俺の誕生日のパーティーの夜、突然紹介された……俺の《兄》

あれから蓮はこの家に住み始め、いくらかここでの生活にもなれた様だった。

あの日から俺は蓮も父親も避け続け、二人はそんな俺の態度を何も咎めなかった。

それから気が遠くなる程に色んな事があり、俺はこの部屋に籠り続けている。

蓮は俺を心配そうに気遣いながら、毎日この部屋の前にやってきた。

俺は扉の先から投げ掛けられる蓮の言葉に耳を塞ぎ、決して扉を開こうとはしなかった。

《おはよう明。
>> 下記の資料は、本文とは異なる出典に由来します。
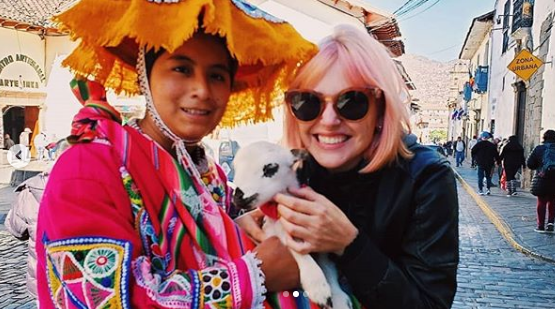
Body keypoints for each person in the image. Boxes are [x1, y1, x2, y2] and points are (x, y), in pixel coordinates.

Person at [36, 0, 318, 308]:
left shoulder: (208, 172)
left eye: (217, 75)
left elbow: (203, 247)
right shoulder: (87, 168)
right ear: (146, 75)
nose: (202, 90)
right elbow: (97, 299)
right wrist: (253, 276)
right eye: (181, 69)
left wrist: (239, 228)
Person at [240, 25, 459, 308]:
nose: (328, 120)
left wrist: (350, 245)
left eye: (351, 101)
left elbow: (430, 304)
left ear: (381, 109)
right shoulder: (299, 169)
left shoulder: (426, 177)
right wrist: (250, 223)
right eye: (308, 102)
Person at [4, 140, 70, 300]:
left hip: (43, 281)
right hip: (84, 281)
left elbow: (15, 230)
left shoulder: (31, 190)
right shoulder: (98, 187)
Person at [527, 129, 555, 233]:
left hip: (542, 178)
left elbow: (530, 163)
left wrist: (539, 168)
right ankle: (551, 222)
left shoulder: (539, 148)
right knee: (553, 201)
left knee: (541, 201)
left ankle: (540, 226)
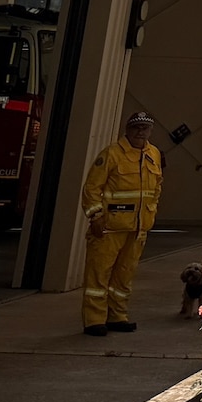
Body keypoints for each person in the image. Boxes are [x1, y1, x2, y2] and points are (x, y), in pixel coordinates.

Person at [79, 111, 163, 335]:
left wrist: (151, 212)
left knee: (124, 275)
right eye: (136, 127)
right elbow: (91, 188)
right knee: (99, 274)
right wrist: (96, 216)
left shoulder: (154, 154)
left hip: (137, 228)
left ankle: (117, 316)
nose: (140, 132)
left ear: (150, 131)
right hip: (109, 228)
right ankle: (94, 320)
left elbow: (156, 187)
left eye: (145, 128)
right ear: (127, 129)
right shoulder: (112, 154)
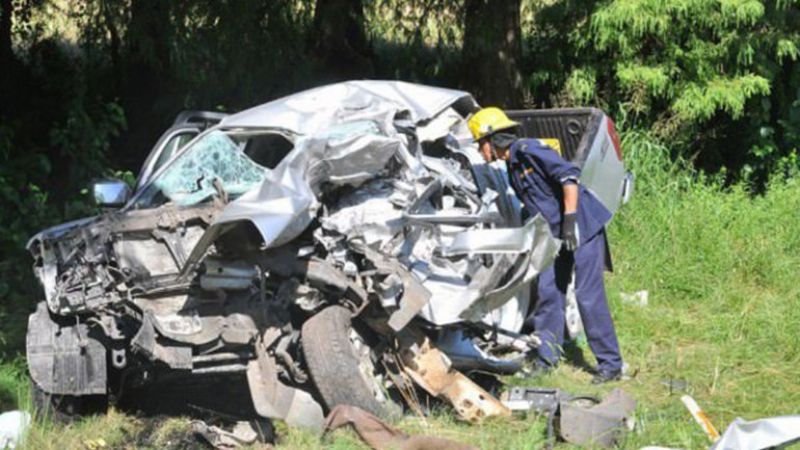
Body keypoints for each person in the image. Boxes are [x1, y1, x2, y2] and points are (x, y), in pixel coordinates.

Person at [467, 107, 623, 383]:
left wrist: (571, 222)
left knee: (588, 294)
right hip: (555, 234)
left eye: (481, 144)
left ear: (492, 139)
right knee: (549, 292)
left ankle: (610, 365)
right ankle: (547, 358)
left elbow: (569, 179)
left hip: (582, 226)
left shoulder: (528, 150)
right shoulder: (512, 165)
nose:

今日は天気が凄くいいよ》

《ただいま明。ご飯はちゃんと食べたの?》

《おやすみ明。今日はいい夢を》

蓮はそう言って毎日、俺の部屋に足を運び続けた。

決して返って来る事の無い答えを蓮は分かっていながら、どんな気持ちでこの場に足を運んでいたのだろうか。

次第にそんな事を考える様になり、そして《あの夜》……俺はこの部屋に蓮を招き入れた。

……それから蓮だけは、この部屋に入る事が出来る。

他の誰も立ち入れさせないこの部屋に、蓮だけは迎え入れる事が出来た。

……どうしてそんな事になったのか、自分でも分からない。

ただ蓮と一緒に居ると落ち着く様な気がした。

蓮だけは俺の心を分かってくれる様な……そんな気がした。